The above question is testing of
(a) Knowledge
(b) Understanding
(c) Creativity
(d) Memory
Answer: (b) Understanding Explanation: The question tests the understanding of the learner. Only with a thorough understanding and good observatory skills, the learner will be able to count up to 13 rectangles. Knowledge is essential for understanding. However, the question allows very little scope for creativity. The learner’s memory will not help either because the problem calls for active thinking. |
Q23. Which of the following statements about evaluation is in accordance with the definition given by NCERT?
(a) It is a systematic process of determining the extent to which educational objectives are achieved by the pupils.
(b) It is introduced to designate a more comprehensive concept of measurement than what is done through the conventional tests.
(c) It is a process that is systematic and continuous, and can be used to find the effectiveness of the learning experiences of students.
(d) It is a process of ascertaining the importance of a careful appraisal process.
Answer: (c) It is a process that is systematic and continuous, and can be used to find the effectiveness of the learning experiences of students. Explanation: According to NCERT, evaluation is a systematic and continuous process of determining the effectiveness of the learning experiences provided in the classroom. |
Q24. In learning mathematics pictures and graphs are used as
(a) Audio aids
(b) Visual aids
(c) Audio-visual aids
(d) Psychological aids
Answer: (b) Visual aids Explanation: Pictures, charts and diagrams are used as visual aids in learning. For example, teaching geometry requires the use of teaching aids, diagrams, graphs etc. |
Q25. Which of the following statements about mathematics is incorrect?
(a) For naming various parameters and variables, Latin alphabets are used
(b) It is independent of the structure of a language
(c) It has its own terminology and naming conventions, symbols, words and its own set of rules
(d) It acts as a natural concomitant to any subject involving analysis and reasoning
Answer: (b) It is independent of the structure of a language Explanation: Mathematics is not independent of language structure. In fact, it is a language in itself. |
Q26. Which of the following statements about criterion-referenced tests is true?

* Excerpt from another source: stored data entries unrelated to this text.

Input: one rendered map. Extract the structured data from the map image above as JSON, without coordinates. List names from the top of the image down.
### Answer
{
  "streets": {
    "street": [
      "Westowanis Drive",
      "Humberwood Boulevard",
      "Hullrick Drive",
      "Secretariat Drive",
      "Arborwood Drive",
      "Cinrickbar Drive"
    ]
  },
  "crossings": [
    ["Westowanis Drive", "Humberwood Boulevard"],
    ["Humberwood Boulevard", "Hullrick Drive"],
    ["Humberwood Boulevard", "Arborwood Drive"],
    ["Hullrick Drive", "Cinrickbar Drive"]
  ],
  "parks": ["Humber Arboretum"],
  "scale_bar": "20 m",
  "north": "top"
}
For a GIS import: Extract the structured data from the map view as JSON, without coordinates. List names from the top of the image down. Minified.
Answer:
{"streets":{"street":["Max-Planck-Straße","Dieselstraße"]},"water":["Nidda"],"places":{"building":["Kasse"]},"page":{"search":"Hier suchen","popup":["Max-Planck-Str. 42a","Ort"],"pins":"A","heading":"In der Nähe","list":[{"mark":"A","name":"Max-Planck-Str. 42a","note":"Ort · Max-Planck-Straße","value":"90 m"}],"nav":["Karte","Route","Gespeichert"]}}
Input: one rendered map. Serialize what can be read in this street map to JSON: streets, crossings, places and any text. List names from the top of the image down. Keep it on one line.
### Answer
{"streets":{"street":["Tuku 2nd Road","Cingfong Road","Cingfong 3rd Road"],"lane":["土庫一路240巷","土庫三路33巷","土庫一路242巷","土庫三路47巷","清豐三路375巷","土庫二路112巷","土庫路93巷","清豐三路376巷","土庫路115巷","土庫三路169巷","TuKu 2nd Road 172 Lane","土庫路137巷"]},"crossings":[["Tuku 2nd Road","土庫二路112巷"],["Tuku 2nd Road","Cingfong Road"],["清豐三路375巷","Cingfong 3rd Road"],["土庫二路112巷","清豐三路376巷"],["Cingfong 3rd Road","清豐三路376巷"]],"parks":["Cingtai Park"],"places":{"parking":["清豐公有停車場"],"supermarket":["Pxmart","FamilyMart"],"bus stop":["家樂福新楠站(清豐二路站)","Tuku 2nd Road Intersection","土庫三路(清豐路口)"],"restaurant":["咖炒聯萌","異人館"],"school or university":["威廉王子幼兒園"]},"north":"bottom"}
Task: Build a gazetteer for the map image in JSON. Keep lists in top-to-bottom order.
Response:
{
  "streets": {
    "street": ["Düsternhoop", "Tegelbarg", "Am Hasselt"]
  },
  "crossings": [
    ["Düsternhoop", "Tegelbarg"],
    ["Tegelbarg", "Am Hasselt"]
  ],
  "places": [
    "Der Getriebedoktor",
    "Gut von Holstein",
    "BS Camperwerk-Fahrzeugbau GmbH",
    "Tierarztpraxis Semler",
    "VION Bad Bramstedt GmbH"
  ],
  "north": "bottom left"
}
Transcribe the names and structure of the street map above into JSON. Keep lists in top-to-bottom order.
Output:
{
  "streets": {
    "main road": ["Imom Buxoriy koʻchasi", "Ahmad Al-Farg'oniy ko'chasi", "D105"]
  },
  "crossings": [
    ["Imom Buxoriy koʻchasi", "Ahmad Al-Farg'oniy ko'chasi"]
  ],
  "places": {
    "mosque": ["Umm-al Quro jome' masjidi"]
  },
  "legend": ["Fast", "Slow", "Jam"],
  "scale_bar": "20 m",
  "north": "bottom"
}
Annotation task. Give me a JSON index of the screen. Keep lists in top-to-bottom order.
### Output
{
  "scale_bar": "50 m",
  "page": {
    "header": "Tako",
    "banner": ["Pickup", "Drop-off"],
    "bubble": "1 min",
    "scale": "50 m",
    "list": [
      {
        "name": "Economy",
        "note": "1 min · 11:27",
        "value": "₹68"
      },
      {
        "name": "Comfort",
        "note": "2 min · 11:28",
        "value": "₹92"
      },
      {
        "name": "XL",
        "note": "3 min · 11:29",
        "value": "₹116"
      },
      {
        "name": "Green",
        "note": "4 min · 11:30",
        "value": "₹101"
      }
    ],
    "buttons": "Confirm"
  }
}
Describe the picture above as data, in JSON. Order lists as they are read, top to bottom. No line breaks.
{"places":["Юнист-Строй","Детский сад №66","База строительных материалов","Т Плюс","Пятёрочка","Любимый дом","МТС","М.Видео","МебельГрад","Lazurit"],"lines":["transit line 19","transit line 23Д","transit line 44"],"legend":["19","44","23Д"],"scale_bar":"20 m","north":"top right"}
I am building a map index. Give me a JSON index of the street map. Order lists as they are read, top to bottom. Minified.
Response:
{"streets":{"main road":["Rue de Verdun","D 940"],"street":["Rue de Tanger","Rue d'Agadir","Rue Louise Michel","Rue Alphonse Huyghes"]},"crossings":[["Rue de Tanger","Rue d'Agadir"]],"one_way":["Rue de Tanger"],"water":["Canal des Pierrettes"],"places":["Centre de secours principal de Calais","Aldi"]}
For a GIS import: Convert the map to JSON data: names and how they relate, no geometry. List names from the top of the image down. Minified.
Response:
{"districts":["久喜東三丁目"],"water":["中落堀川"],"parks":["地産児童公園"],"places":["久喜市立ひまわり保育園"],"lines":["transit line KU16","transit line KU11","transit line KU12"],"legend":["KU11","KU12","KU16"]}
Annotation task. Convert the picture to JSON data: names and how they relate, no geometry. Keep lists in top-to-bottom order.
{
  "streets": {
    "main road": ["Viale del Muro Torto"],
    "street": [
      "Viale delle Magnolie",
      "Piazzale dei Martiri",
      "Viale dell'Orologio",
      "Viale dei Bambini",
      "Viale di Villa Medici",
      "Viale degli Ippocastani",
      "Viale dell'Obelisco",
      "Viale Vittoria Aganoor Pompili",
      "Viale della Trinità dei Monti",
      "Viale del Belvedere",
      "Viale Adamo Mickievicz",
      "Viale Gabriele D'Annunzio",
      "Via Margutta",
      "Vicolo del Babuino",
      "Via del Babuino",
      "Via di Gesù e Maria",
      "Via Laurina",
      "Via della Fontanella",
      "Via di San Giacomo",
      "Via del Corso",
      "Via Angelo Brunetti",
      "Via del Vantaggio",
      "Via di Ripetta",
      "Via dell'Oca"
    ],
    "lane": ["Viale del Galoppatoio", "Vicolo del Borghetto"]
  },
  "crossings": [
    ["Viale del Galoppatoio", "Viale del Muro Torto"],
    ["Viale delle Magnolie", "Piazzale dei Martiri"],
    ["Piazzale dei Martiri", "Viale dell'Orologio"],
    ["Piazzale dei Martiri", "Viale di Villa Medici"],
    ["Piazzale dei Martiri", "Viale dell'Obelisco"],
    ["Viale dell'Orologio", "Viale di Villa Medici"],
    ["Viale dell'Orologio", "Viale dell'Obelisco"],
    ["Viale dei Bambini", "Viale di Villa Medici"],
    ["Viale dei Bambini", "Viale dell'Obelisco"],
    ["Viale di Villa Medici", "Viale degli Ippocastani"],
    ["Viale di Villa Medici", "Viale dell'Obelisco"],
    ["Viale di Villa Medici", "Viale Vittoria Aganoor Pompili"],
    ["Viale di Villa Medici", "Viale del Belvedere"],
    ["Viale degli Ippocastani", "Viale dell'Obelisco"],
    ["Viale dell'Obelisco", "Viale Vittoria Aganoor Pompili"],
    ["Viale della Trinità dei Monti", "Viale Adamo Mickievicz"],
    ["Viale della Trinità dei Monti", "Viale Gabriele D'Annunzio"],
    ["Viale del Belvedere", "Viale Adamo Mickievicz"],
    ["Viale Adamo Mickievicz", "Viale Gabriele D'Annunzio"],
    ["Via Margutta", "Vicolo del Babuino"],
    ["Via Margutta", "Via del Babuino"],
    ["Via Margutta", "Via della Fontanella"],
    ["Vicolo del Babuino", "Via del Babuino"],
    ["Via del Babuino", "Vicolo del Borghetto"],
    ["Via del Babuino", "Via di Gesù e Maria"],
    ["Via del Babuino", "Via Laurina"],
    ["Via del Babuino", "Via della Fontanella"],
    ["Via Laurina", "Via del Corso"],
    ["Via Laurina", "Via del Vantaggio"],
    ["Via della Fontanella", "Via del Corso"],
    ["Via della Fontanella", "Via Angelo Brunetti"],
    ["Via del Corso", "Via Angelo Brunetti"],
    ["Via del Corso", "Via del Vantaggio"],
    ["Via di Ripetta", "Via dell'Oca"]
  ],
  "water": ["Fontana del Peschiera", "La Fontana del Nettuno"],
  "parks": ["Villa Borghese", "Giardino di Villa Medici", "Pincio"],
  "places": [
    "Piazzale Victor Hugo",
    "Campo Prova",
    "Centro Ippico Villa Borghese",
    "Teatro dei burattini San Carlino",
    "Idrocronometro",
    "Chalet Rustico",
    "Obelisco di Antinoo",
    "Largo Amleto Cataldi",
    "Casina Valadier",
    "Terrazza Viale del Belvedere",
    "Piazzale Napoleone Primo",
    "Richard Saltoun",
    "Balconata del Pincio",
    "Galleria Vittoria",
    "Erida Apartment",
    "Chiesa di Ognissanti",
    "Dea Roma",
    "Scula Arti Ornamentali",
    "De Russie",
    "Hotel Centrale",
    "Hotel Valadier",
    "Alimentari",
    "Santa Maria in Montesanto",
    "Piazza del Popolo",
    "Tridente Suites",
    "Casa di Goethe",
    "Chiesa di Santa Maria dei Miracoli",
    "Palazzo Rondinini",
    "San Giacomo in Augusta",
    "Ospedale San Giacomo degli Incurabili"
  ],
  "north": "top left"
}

(a) They are used to determine whether each student has achieved a specific skill or not
(b) They can be used to discriminate between high achievers and low achievers.
(c) They cannot be used as part of formative assessments.
(d) They are used as part of surveys and research work.
Answer: (a) They are used to determine whether each student has achieved a specific skill or not Explanation: Criterion-referenced tests, also called the interim tests, are designed to determine if a student has achieved a specific skill or concept. These are generally conducted as part of formative assessments at the end of each unit. |
Q27. The reason some of the students cannot solve certain problems consistently is that
(a) They lack conceptual knowledge
(b) The errors occur due to norms
(c) The errors occur due to trait
(d) They are not intelligent enough
Answer: (a) They lack conceptual knowledge Explanation: Lack of knowledge and conceptual understanding in students could be one of the major reasons that they cannot solve certain problems consistently. |
Q28. A debate was conducted, in a mathematics class, on Zero is the most powerful number”. This activity encourages the child to
(a) Write numbers containing zero(es)
(b) Solve problems containing numbers ending with zero(es)
(c) Collaborate with friends
(d) Analyse and communicate
Answer: (d) Analyse and communicate Explanation: Debates and discussions are organised to analyse a given problem and to develop the communication skills of students. |
Q29. Computational skills in mathematics can be enhanced by
(a) Conducting hands-on activities in class
(b) Clarifying concepts and procedures followed by lots of practice
(c) Giving conceptual knowledge alone
(d) Describing algorithm only
Answer: (a) Conducting hands-on activities in class Explanation: Conducting hands-on activities in class helps students in learning. The students at this age are at the concrete operational stage, so giving them concrete objects in their hands always helps them sharpen their computational skills. Clarifying concepts and procedures or giving conceptual knowledge alone or describing algorithms only involves abstract thinking. Students may grasp the algorithm by repeated practice, they will still require time to understand the concept. |
Q30. The highlights of a good textbook are that
A. they contain numerous exercises to give rigorous practice.
B. all concepts can be introduced through situations.
C. only solved examples are included.
D. they must be thick and heavy.
(a) A and B
(b) C and D
(c) A and C
(d) B and D
Answer: (a) A and B Explanation: Good textbooks have concepts illustrated through real-life or hypothetical situations for a clear understanding as well as provide exercises so that learnt concepts are reinforced by practice. |